Das Wetter ist ein schönes Thema! Vor allem relativ kurz zu handhaben. Also ich biete immer die Dinge der Tageszeitung an. Ich empfehle die morgendliche Zeitungslektüre, aber nicht nur die negativen Nachrichten! Sport zum Beispiel ist auch eine nette Nebensache. Aber bitte erzählen Sie einem Jäger nichts vom Segeln, das ist wahnsinnig langweilig. Anbieten kann ich auch Kochkünste. Aber bitte nicht auf der Angeberlinie: Ja, also, ich war mit meinem Mann da und da essen, und das war hervorragend!!! Und dieser Wein ausgezeichnet!!! Und der andere steht da und trinkt nur Bier.

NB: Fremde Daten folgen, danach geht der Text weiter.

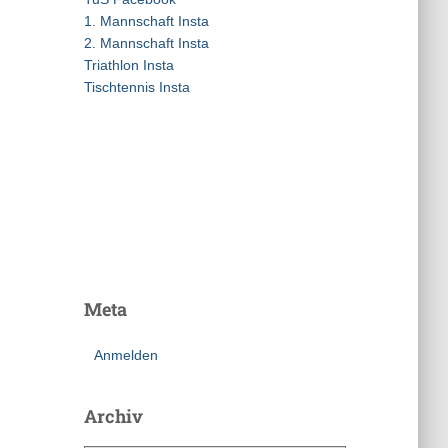
a
1. Mannschaft Insta
c
2. Mannschaft Insta
h
Triathlon Insta
:
Tischtennis Insta
Meta
Anmelden
Archiv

Aber wie komme ich von Interaktiver Videokunst zum Kochen?
Sie dürfen sich nicht hinstellen und sagen: Ich koche gerne, was tun Sie denn gerne? Eine elegante Gesprächsführung ist wichtig. Erstmal einleitende Worte, weswegen man überhaupt gekommen ist – am besten immer über Positives, positiv denken! – und dann kann man mit geschickter Wortwahl vom Interaktiven aufs Kochen kommen.

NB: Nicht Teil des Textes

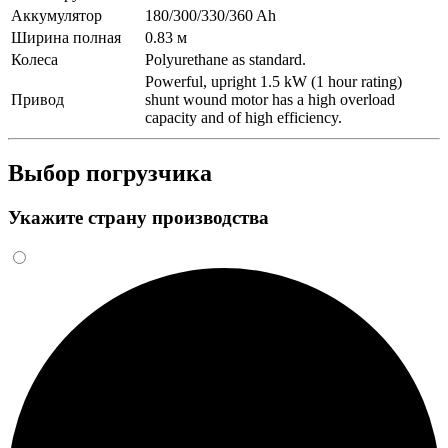
Аккумулятор
180/300/330/360 Ah
Ширина полная
0.83 м
Колеса
Polyurethane as standard.
Powerful, upright 1.5 kW (1 hour rating)
Привод
shunt wound motor has a high overload
capacity and of high efficiency.
Выбор погрузчика
Укажите страну производства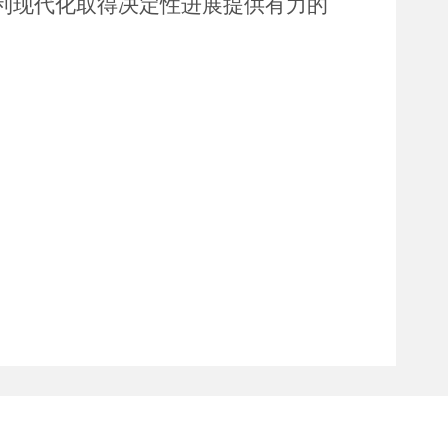
利现代化取得决定性进展提供有力的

Widerworte sind Todsünden?
Die sind schon erlaubt. Aber Small Talk will Lässigkeit und Kurzweil. Keine Positions- und Machtkämpfe, Auseinandersetzungen und tiefgründigen Gespräche. Small Talk ist anspruchslos.
Manchmal sage ich lieber gar nichts.
Dann lassen Sie's. Dann gehören Sie in die Kategorie der Schweiger. Das ist eine andere Form des Small Talks. Und Sie werden bewertet: Es gibt destruktive, aggressive und gelangweilte Schweiger. Wenn Sie's mit einem schweigenden Small-Talker zu tun haben, versuchen Sie, ihn zu knacken – die haben meistens Interessantes zu sagen.
Und wie knackt man die?
Indem man zum Beispiel die Peinlichkeit ausspricht: Diese ganzen Gehemmten hier – wollen wir so weitermachen, oder lassen wir's jetzt? Oder überlegen Sie sich einen Witz.